Our country faces a truly critical turning point. Both asylum and immigration are now out of control


Our country faces a truly critical turning point. Both asylum and immigration are now out of control

By Lord Green of Deddington
President and Co-founder of Migration Watch UK
Conservative Home, 30 June, 2023

Battle will shortly be re-joined now that the Government’s Illegal Migration Bill has returned to the House of Lords. The asylum lobby will be out in force – yet Ministers will be quite happy for attention to be focussed on the small boats and the legislation intended to tackle them. Their reason? Quite simply, because this distracts attention from the really serious long-term consequences of their wider immigration policy.

The truth is that our country faces a truly critical turning point. Both asylum and immigration are now out of control – indeed so much so, that the future nature of our country is at stake.

If you think that I am exaggerating, consider this. In the 20 years up to 2021, the UK population increased by about 8 million. Nearly seven million of that was the result of immigration. To allow this to continue, indeed even to accelerate, would be to set our country on a course that would change its very nature in a generation or two. Is this really the future we want to see?

I speak from experience. I have been on the immigration case for over 20 years, since I co-founded Migration Watch UK with Professor Coleman of Oxford University in 2001. I have watched the ups and downs of nearly a dozen Home Secretaries, but I have never seen a situation such as we now face.

The latest immigration figures are simply beyond belief. Net migration (the inflow minus the outflow) now stands at just over 600,000 for last year alone. Of course, there are some special factors. Refugees from Ukraine and Afghanistan plus migrants from Hong Kong account for more than 260,000 arrivals. Just over 40,000 relatives of those already granted asylum brought total refugee immigration to around 300,000 people in 2022.

The British public are remarkably generous, but they are strongly opposed to those entering illegally by crossing the Channel in small boats. These arrivals are mainly men, most have destroyed their documents to inhibit their identification and subsequent removal and all have come from at least one safe country, usually France. Their numbers are certainly not under control. Indeed, they may soon include thousands who are now crossing the Mediterranean from North Africa.

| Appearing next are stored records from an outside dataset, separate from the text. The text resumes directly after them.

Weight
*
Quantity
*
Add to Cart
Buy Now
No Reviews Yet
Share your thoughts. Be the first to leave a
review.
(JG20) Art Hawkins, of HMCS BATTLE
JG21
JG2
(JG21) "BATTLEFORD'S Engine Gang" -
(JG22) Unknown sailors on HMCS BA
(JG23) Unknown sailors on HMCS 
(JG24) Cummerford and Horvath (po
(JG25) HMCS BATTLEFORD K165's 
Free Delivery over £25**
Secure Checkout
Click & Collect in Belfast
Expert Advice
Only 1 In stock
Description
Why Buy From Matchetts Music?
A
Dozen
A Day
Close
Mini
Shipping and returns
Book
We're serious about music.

We have reached the point where the cross-Channel route simply has to be closed down by changing the law where necessary – as the Home Secretary clearly recognises. As a result, a battle over the Government’s far-from-perfect legislation to address these issues is now under way in the House of Lords.

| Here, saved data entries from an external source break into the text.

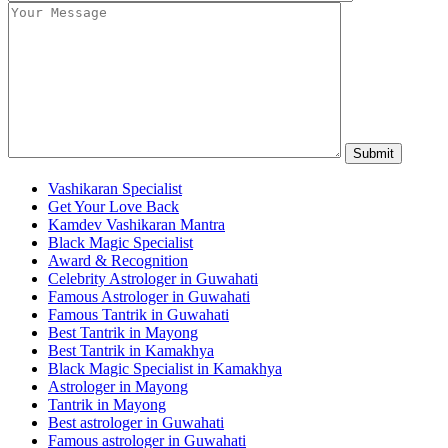
Vashikaran Specialist
Get Your Love Back
Kamdev Vashikaran Mantra
Black Magic Specialist
Award & Recognition
Celebrity Astrologer in Guwahati
Famous Astrologer in Guwahati
Famous Tantrik in Guwahati
Best Tantrik in Mayong
Best Tantrik in Kamakhya
Black Magic Specialist in Kamakhya
Astrologer in Mayong
Tantrik in Mayong
Best astrologer in Guwahati
Famous astrologer in Guwahati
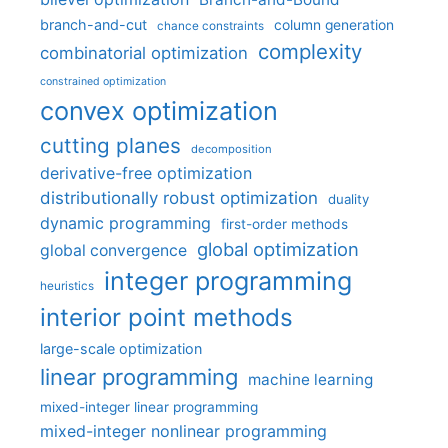
branch-and-cut
column generation
chance constraints
complexity
combinatorial optimization
constrained optimization
convex optimization
cutting planes
decomposition
derivative-free optimization
distributionally robust optimization
duality
dynamic programming
first-order methods
global optimization
global convergence
integer programming
heuristics
interior point methods
large-scale optimization
linear programming
machine learning
mixed-integer linear programming
mixed-integer nonlinear programming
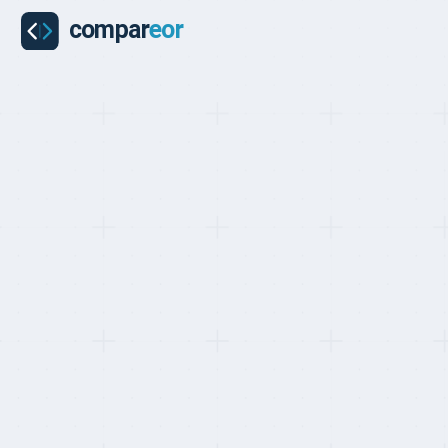
BEST EOR FOR SOUTH AFRICA, RANKED MAY 2026
Top 10 EOR Pr
Hiring in Sout
Last updated on
:
May 24, 2026
Reviewed by
:
Quentin 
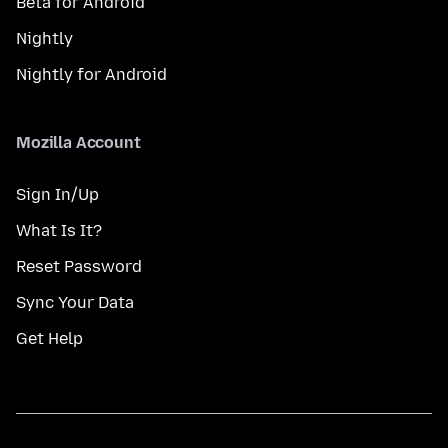
Beta for Android
Nightly
Nightly for Android
Mozilla Account
Sign In/Up
What Is It?
Reset Password
Sync Your Data
Get Help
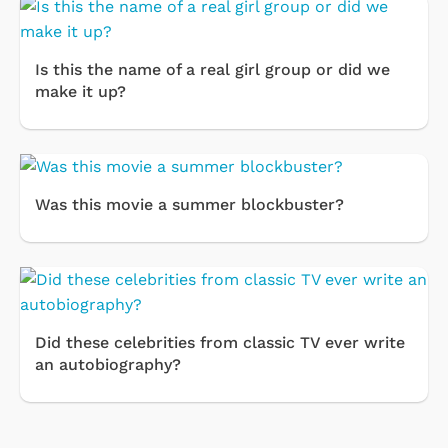
Is this the name of a real girl group or did we
make it up?
Was this movie a summer blockbuster?
Did these celebrities from classic TV ever write
an autobiography?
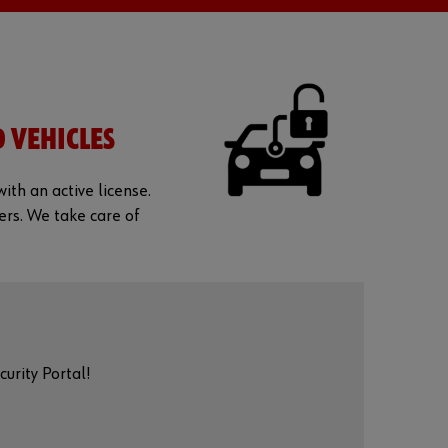
D VEHICLES
ith an active license.
ers. We take care of
urity Portal!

Meanwhile, the sheer scale of the usual mix of immigration is where the main longer term problems lie. This is no accident. When we left the EU, Conservative ministers, despite promising to “control” immigration and specifically to reduce non-EU immigration, substantially lowered both the salary and skills requirements for foreign workers. This has driven a massive increase in arrivals from around the world.

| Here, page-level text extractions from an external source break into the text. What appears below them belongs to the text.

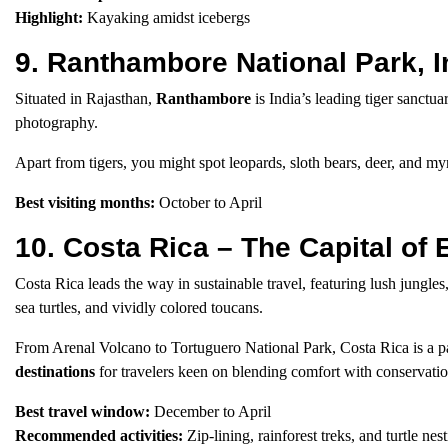
Highlight:
Kayaking amidst icebergs
9. Ranthambore National Park, 
Situated in Rajasthan,
Ranthambore
is India’s leading tiger sanctua
photography.
Apart from tigers, you might spot leopards, sloth bears, deer, and my
Best visiting months:
October to April
10. Costa Rica – The Capital of
Costa Rica leads the way in sustainable travel, featuring lush jungles, 
sea turtles, and vividly colored toucans.
From Arenal Volcano to Tortuguero National Park, Costa Rica is a par
destinations
for travelers keen on blending comfort with conservatio
Best travel window:
December to April
Recommended activities:
Zip-lining, rainforest treks, and turtle nes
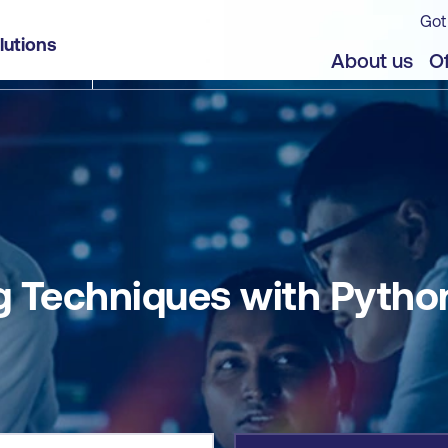
Got
n
lutions
jects
About us
Of
 Techniques with Pytho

The Government also, absurdly, abolished the previous requirement that all jobs should first be advertised on the UK domestic market. The result was to open up nearly half – yes nearly half – of all full-time jobs in the UK to migrants from throughout the world. No wonder the numbers have already shot up, notably from India and Nigeria. Meanwhile, the number of dependants accompanying workers and students has also shot up to a third of a million in the past year alone.

The consequences for housing of these and other recent changes to our immigration system will be huge. We already need to build a new home every five minutes, day and night, just for new immigrants and their families. Even if net migration falls to 350,000 a year the UK population will increase by 7.6 million in the next 25 years, almost entirely due to immigration. That would require an extra 127,000 homes a year or 350 a day. If net migration were to fall only to 488,000 we would be looking at an extra twelve million people and the need for 200,000 new homes a year – roughly 550 a day.

More widely, we are approaching the point at which overseas arrivals and their children constitute the majority of our population. That is already the case in Birmingham, Manchester, Leicester and other towns and cities. This prospect is already influencing our political system. For some time Labour have been in favour of loosening immigration controls even further. If they win the next election they may well do so.

Yet, throughout much of the last twenty years, a majority of the British public have wanted to see immigration reduced. That remains the view of about 60 per cent but they have been, and continue to be, ignored by both parties. It is high time that changed.